> Selected extract
= Beginning of Section =

Kenrich Williams' night

Williams' impact often doesn't show up in the box score. More often than not, it comes from hustle, leadership and making the right play. On Tuesday, the box score blared how good he was. Williams had a team-high 20 points to go with four assists, four steals and two blocks. The former New Orleans Pelicans forward has gone from fringe rotation player to an established role player in the league. He's a near-certainty to be on the Thunder roster next season -- the only way he wouldn't have a big role is if the trade market heats up to an unbearable temperature this offseason. There were reports that teams inquired about him during this season's trade deadline, obviously to no avail. They would be smart to do so again this offseason. Even if the Thunder hang up.

The challenge 45 seconds in

At the 11:15 mark in the first quarter, Thunder head coach Mark Daigneault challenged the call of a referee. Brown had a clean block on a shot at the rim, which is likely what the Thunder saw when they challenged. But the foul was on Pokusevski, who had made contact with Chimezie Metu from behind. The point of this isn't that the Thunder lost the challenge. It's that Daigneault elected to call one 45 seconds into the game. "Two points in the first quarter is no different than two in the fourth," Daigneault said. "We had a challenge rule in the G League and the lesson I learned is that you can’t take them with you. I had so many challenges that I just never used cause you’re saving it and saving it and saving it. What I learned is if you can take points off the board, it doesn’t matter when in the game you can do it."

= End of Section =

> Recorded information
= Beginning of Section =

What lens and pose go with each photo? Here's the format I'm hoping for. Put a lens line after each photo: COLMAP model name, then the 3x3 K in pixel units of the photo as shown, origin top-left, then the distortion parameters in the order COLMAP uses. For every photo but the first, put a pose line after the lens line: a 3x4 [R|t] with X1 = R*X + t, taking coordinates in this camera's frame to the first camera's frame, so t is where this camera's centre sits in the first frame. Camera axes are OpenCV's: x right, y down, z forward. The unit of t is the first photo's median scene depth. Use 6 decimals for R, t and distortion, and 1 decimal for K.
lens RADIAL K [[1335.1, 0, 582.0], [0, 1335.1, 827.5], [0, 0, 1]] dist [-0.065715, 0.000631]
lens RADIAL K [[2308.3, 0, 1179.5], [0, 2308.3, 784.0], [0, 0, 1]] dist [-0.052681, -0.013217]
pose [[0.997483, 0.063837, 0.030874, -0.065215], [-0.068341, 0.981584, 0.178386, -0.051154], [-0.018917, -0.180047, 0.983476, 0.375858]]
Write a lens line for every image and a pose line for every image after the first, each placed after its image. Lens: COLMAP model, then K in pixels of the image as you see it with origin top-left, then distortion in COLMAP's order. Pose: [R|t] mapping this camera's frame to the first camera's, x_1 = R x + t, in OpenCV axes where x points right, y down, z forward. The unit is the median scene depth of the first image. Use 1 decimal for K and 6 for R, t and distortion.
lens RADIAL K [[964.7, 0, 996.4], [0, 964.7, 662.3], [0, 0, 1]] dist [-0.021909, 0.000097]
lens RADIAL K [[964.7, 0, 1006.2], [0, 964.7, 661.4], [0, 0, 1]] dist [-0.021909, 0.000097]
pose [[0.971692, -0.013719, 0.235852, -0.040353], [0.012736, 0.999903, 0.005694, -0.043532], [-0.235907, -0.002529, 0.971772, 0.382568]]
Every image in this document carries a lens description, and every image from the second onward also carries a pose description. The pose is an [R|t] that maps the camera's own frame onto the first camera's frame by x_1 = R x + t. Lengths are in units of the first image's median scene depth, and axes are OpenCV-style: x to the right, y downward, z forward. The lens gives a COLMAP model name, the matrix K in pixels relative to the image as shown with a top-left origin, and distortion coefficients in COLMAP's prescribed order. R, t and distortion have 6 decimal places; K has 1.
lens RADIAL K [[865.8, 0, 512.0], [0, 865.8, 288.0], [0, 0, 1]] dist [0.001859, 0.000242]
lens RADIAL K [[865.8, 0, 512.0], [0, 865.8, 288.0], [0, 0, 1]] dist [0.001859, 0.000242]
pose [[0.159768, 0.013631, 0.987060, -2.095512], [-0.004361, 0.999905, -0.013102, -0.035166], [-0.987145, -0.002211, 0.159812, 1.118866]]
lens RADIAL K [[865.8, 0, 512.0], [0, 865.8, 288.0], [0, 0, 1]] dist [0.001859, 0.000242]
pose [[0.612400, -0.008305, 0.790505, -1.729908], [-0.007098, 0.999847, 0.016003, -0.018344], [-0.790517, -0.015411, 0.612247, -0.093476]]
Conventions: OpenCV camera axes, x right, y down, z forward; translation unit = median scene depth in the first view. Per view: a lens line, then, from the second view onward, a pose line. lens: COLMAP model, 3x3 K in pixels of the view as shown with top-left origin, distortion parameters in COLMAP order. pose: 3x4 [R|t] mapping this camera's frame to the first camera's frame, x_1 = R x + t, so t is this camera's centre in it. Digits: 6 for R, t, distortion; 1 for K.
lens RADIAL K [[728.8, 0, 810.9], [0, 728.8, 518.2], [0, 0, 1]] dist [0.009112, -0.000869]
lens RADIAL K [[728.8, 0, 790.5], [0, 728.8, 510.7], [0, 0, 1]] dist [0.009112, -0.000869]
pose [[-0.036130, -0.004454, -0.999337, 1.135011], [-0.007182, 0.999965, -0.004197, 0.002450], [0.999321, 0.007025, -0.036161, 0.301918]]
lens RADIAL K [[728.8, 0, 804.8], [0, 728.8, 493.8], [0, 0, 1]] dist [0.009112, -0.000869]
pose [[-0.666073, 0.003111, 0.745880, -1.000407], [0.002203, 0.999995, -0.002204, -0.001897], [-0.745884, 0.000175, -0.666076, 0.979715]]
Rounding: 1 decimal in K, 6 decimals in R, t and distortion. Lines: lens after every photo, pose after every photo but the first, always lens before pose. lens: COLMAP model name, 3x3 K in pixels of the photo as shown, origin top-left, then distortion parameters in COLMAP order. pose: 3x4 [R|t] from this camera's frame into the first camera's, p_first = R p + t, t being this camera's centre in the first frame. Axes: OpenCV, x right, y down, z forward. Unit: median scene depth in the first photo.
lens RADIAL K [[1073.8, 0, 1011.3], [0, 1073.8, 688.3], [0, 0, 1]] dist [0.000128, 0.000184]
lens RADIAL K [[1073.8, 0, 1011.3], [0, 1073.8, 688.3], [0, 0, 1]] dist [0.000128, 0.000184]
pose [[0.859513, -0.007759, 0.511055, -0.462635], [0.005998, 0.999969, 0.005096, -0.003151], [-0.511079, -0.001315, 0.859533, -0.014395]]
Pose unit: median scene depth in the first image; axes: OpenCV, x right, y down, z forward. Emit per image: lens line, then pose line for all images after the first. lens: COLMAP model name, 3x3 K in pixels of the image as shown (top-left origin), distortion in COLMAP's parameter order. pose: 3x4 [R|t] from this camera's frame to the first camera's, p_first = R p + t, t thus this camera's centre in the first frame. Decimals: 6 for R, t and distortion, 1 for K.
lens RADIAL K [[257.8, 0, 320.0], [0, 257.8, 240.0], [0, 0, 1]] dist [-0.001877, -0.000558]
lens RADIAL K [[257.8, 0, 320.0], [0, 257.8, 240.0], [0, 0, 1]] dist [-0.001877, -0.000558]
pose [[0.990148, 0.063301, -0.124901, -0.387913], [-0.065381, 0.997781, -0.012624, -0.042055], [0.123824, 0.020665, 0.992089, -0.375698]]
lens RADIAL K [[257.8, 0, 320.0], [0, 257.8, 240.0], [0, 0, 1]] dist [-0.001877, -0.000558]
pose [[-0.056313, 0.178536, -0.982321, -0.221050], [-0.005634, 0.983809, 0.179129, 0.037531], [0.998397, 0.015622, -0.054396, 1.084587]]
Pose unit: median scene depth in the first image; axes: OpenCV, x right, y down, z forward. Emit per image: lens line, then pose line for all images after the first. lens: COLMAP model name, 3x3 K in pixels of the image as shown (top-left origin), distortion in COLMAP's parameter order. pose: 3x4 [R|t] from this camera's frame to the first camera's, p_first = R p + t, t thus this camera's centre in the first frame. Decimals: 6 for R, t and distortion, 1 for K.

= End of Section =

> Tasks to carry out
1. In the excerpt on the Thunder game, rewrite the paragraph beginning "Williams' impact often doesn't show up" as a bulleted list that keeps its main facts.
2. Summarize the excerpt on the Thunder game in two sentences.
3. From the excerpt on the Thunder game, return word for word the part that opens with the words containing "Kenrich Williams' night" and closes with "Thunder hang up.".

> Solved problems
1.
- Williams' impact usually comes from hustle, leadership and making the right play rather than from the box score.
- On Tuesday he had a team-high 20 points, along with four assists, four steals and two blocks.
- The former New Orleans Pelicans forward has gone from fringe rotation player to established role player.
- He is a near-certainty to be on the Thunder roster next season unless the offseason trade market heats up dramatically.
- Teams reportedly inquired about him at this season's trade deadline without success. They would be smart to try again this offseason, even if the Thunder hang up.

2. Kenrich Williams, whose impact usually comes from hustle and leadership, had a team-high 20 points on Tuesday along with four assists, four steals and two blocks, and he is a near-certainty to be on the Thunder roster next season. Thunder head coach Mark Daigneault challenged a call only 45 seconds into the game and lost, explaining that two points in the first quarter are no different from two in the fourth.

3.
Kenrich Williams' night

Williams' impact often doesn't show up in the box score. More often than not, it comes from hustle, leadership and making the right play. On Tuesday, the box score blared how good he was. Williams had a team-high 20 points to go with four assists, four steals and two blocks. The former New Orleans Pelicans forward has gone from fringe rotation player to an established role player in the league. He's a near-certainty to be on the Thunder roster next season -- the only way he wouldn't have a big role is if the trade market heats up to an unbearable temperature this offseason. There were reports that teams inquired about him during this season's trade deadline, obviously to no avail. They would be smart to do so again this offseason. Even if the Thunder hang up.